● Task to complete
Quote every line below exactly and skip any picture.

● Extracted data
____________
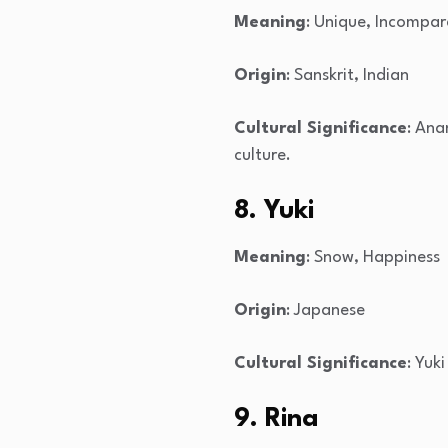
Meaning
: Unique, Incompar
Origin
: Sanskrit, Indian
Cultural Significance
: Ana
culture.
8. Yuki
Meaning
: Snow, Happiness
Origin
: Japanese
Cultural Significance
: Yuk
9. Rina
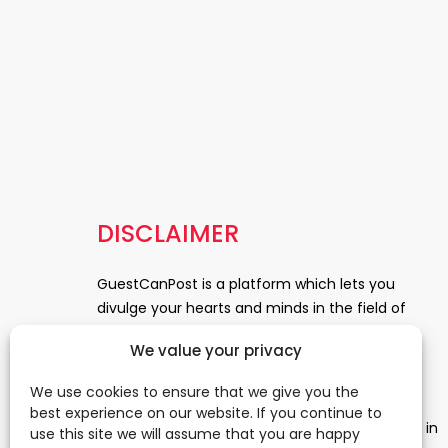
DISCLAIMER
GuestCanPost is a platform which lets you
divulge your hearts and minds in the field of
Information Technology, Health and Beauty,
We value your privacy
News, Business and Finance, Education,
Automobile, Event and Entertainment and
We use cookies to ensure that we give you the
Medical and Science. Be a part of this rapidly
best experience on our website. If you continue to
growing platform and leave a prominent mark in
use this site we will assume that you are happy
____________
● Exercise solution
Meaning
: Unique, Incompar
Origin
: Sanskrit, Indian
Cultural Significance
: Ana
culture.
8. Yuki
Meaning
: Snow, Happiness
Origin
: Japanese
Cultural Significance
: Yuk
9. Rina
DISCLAIMER
GuestCanPost is a platform which lets you
divulge your hearts and minds in the field of
Information Technology, Health and Beauty,
We value your privacy
News, Business and Finance, Education,
Automobile, Event and Entertainment and
We use cookies to ensure that we give you the
Medical and Science. Be a part of this rapidly
best experience on our website. If you continue to
growing platform and leave a prominent mark in
use this site we will assume that you are happy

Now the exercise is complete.